A pesar de tanto principado, los cochinos y las gallinas merodeaban por todos aquellos espacios medievales saltando entre los chinos dispersos del patio. El pobre Castillo tuvo que superar a lo largo de los años el aparecer como Restaurante, como Cristalería, como ring donde los gallos se partían la cara y las crestas, con un cine adosado en uno de sus laterales… La vida transcurría sin más noticias que las que le interesaban a la dictadura. Mi abuela se llamaba Rosario, pero se le quedó Rosario, la de la Loza, porque vendía platos, vasos, pequeños juguetes y lo que se terciara. Para vender lo que se podía vender en aquella época, había que establecerse en la Plaza, es decir, en el Mercado Central. Los supermercados estaban todavía por descubrir.

Mi padre y mi abuela tenían que coger el camino de la calle Real hacia arriba por Capitanía hasta llegar a la Plaza, donde montaban diariamente un puesto en el mismo suelo. Tenían un burro fiel al que llamaban Luis, que todos los días se volvía loco por hacer un alto en el camino y reponer sus escasas fuerzas en el Mesón del Duque.

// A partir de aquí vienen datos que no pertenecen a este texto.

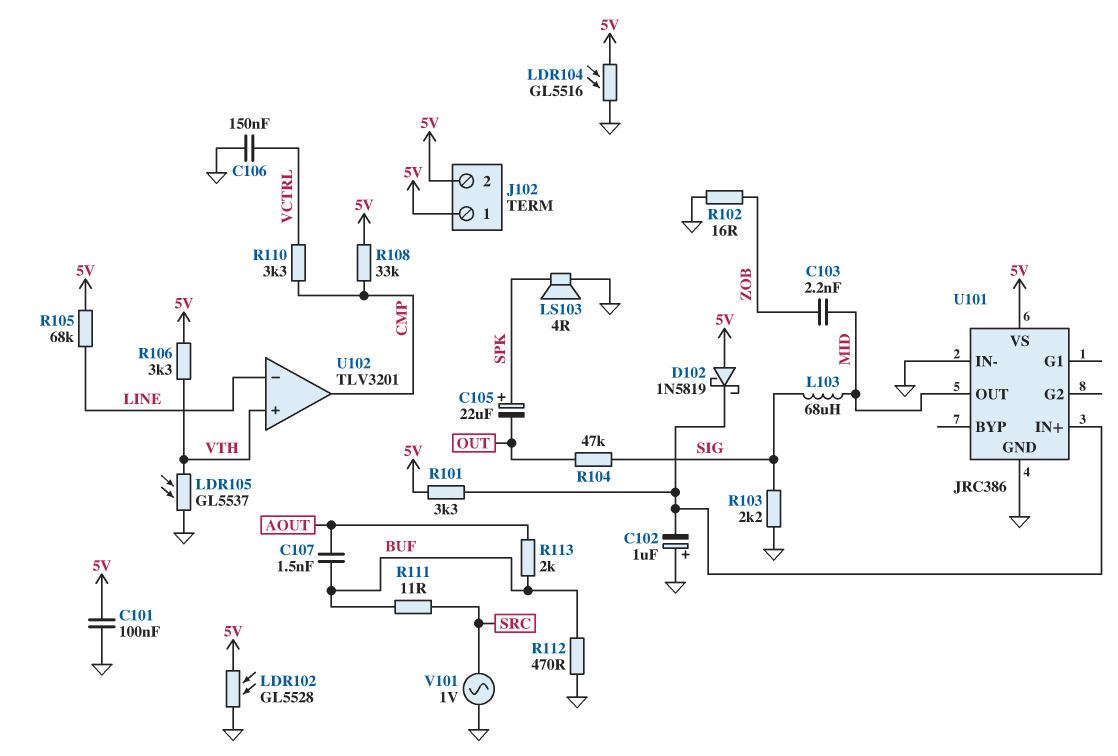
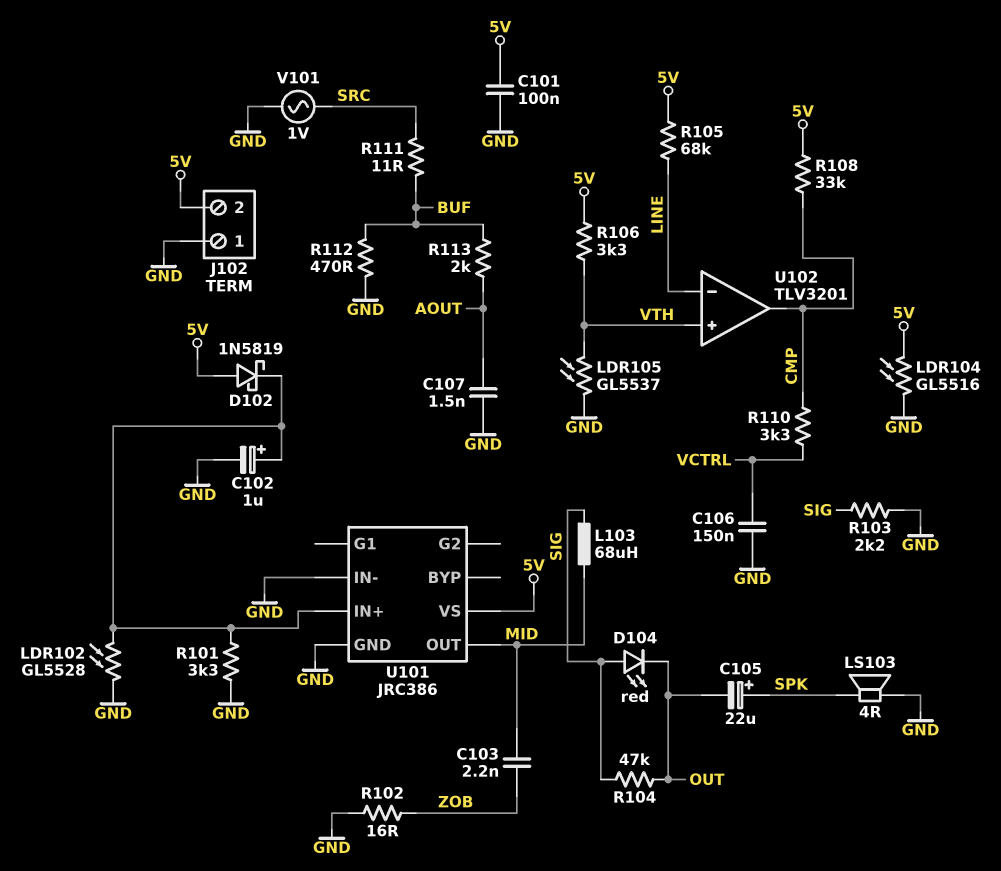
C102: 1uF (plus GND, minus U101/IN+) -> 1uF (plus U101/IN+, minus GND)
C107: 1.5nF (AOUT, BUF) -> 1.5nF (AOUT, GND)
D104: none -> LED red (A SIG, K OUT)
J102 pin 1: 5V -> GND
LDR102: GL5528 (5V, GND) -> GL5528 (GND, U101/IN+)
R101: 3.3k (5V, U101/IN+) -> 3.3k (GND, U101/IN+)

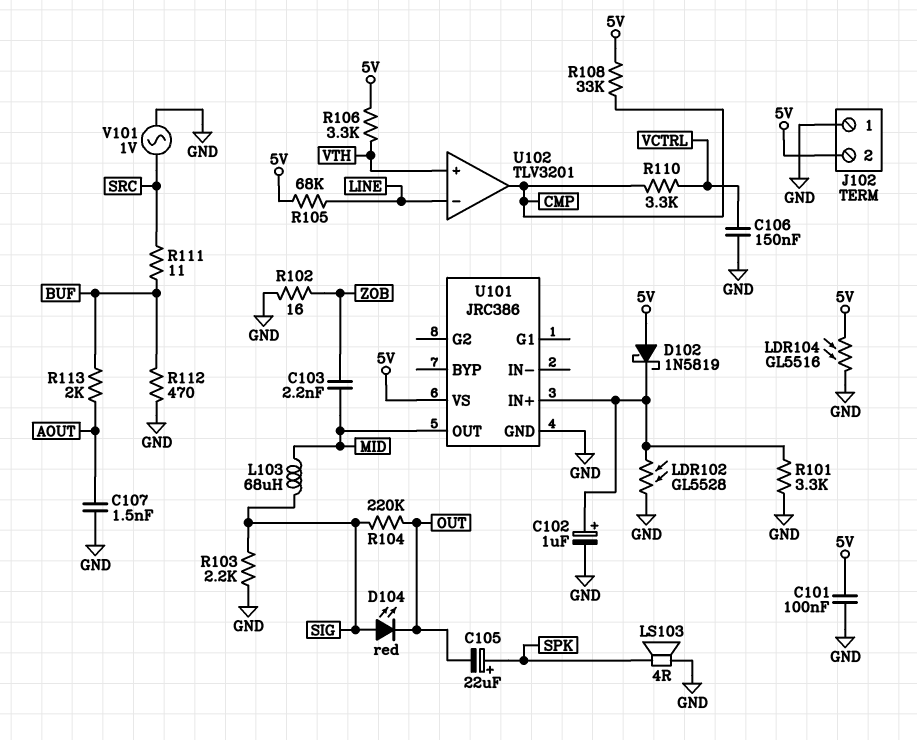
LDR105: GL5537 (GND, VTH) -> none
R104: 47k (OUT, SIG) -> 220k (OUT, SIG)
U101 pin IN-: GND -> none

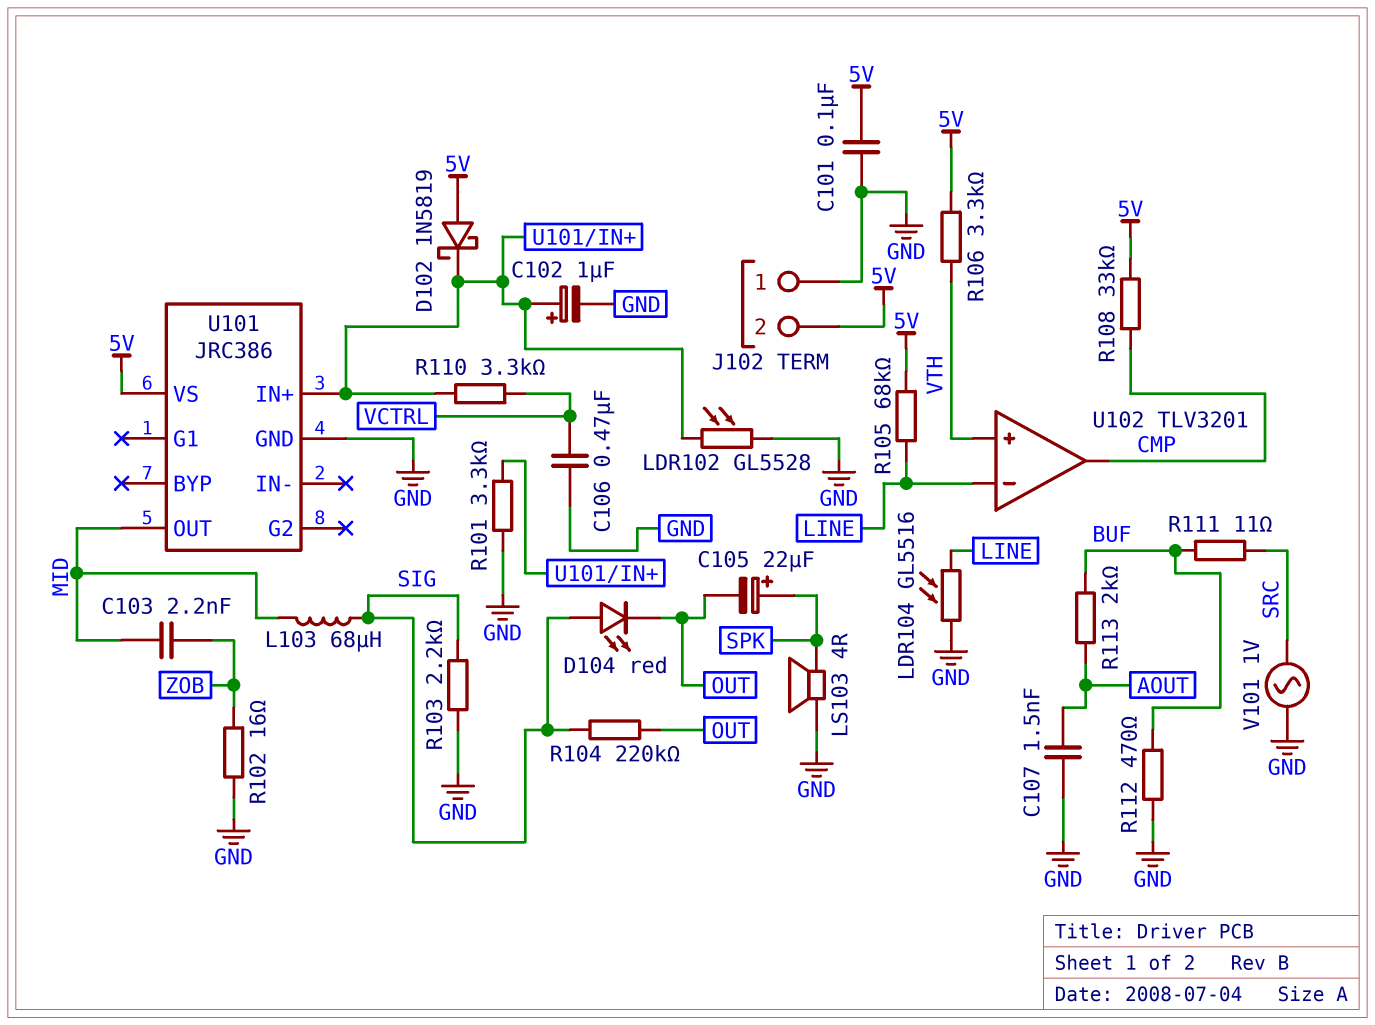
C106: 150nF (GND, VCTRL) -> 470nF (GND, VCTRL)
LDR104: GL5516 (5V, GND) -> GL5516 (GND, LINE)
R110: 3.3k (CMP, VCTRL) -> 3.3k (U101/IN+, VCTRL)

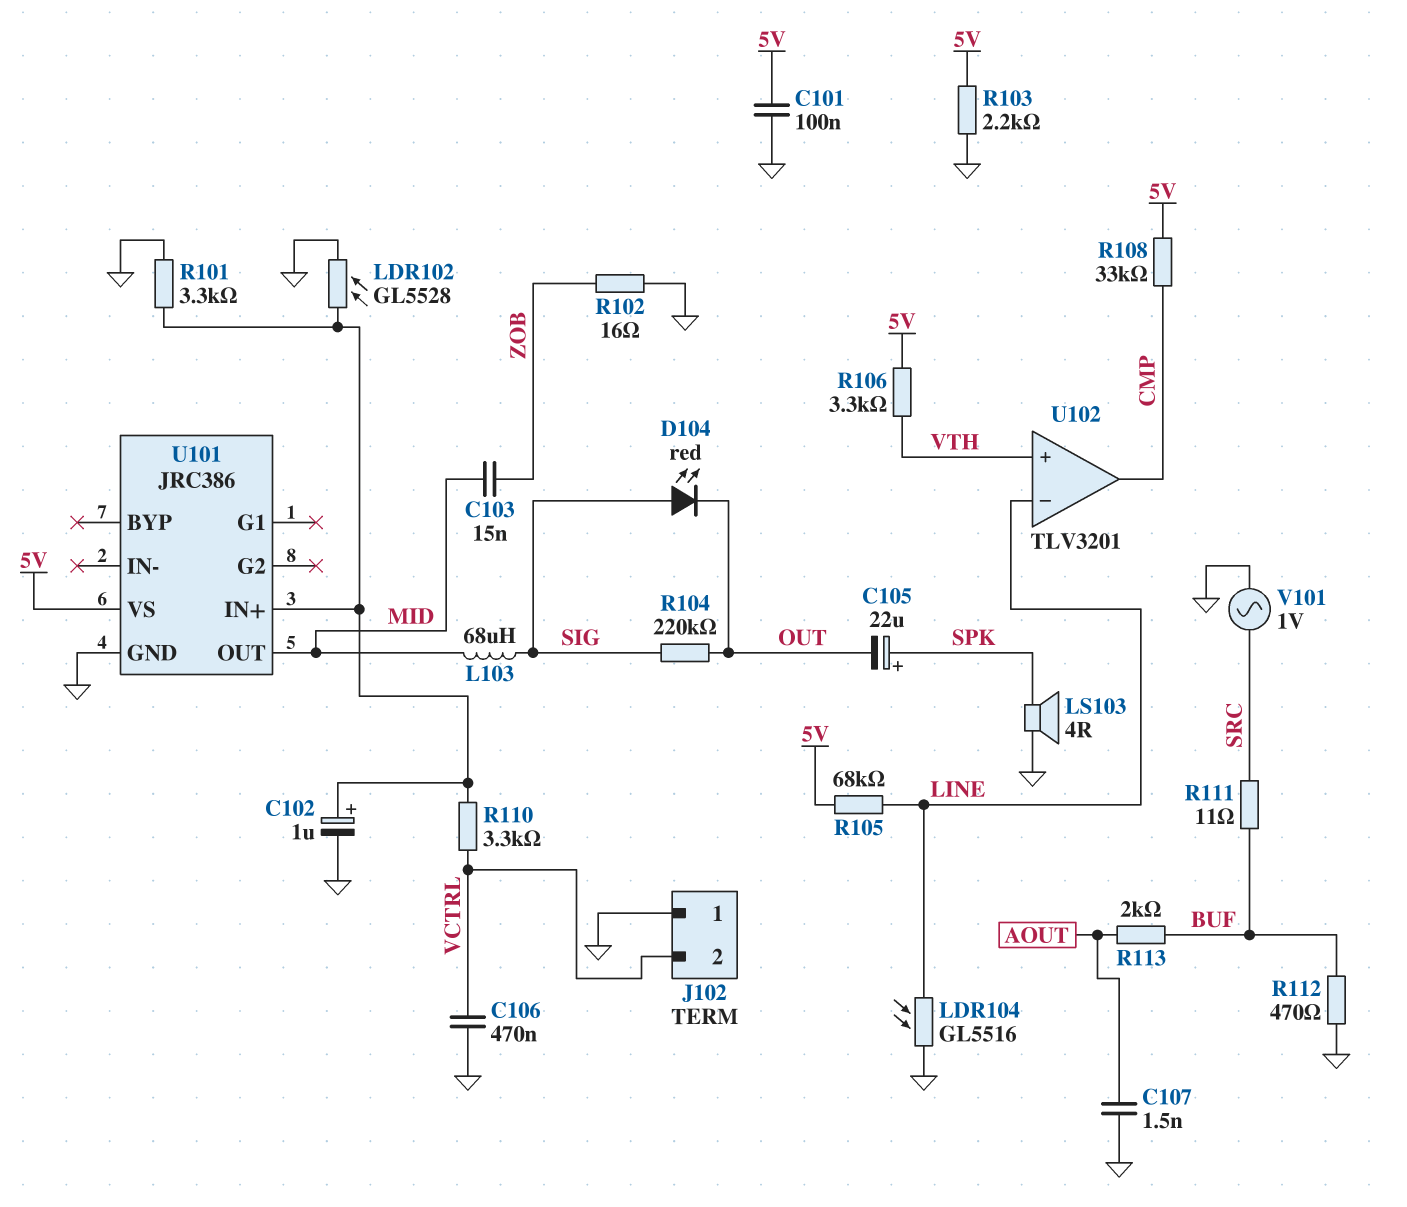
C103: 2.2nF (MID, ZOB) -> 15nF (MID, ZOB)
D102: schottky 1N5819 (A 5V, K U101/IN+) -> none
J102 pin 2: 5V -> VCTRL
R103: 2.2k (GND, SIG) -> 2.2k (5V, GND)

Escribo todo esto, porque este loco estuvo a punto de ser parido a principios del año 1946. Mi madre Mercedes aguantaba como podía el tirón del niño que quería a toda costa salir a la luz. Mi padre era un manojo de nervios y se encontraba entre la espada y la pared. Por una parte no podía dejar las ventas, que eran su medio de vida, pero por otro no podía dejar de lado el que su mujer, es decir, mi madre, estaba a punto de parir. Por supuesto, entonces no se paría en los hospitales, sino en las casas particulares. Y la gente llegaba al puesto a comprar, y mi padre dividía su cerebro entre la venta y el parto, entre el Castillo y la Plaza. Fueron días de vísperas de Reyes que había que aprovechar, pero iba a nacer su segundo hijo y no podía fijar la mente en otra cosa.

Por fin, pasaron los días clave de ventas, amaneció el lunes día 7 y fue entonces cuando mi madre soltó amarras, mientras mi padre bendecía la oportunidad del momento.

Cada 7 de enero de cada año, cuando contemplo la cabalgata de Reyes,se pasea por mi mente ese relato que con mucho cariño me contó mi padre.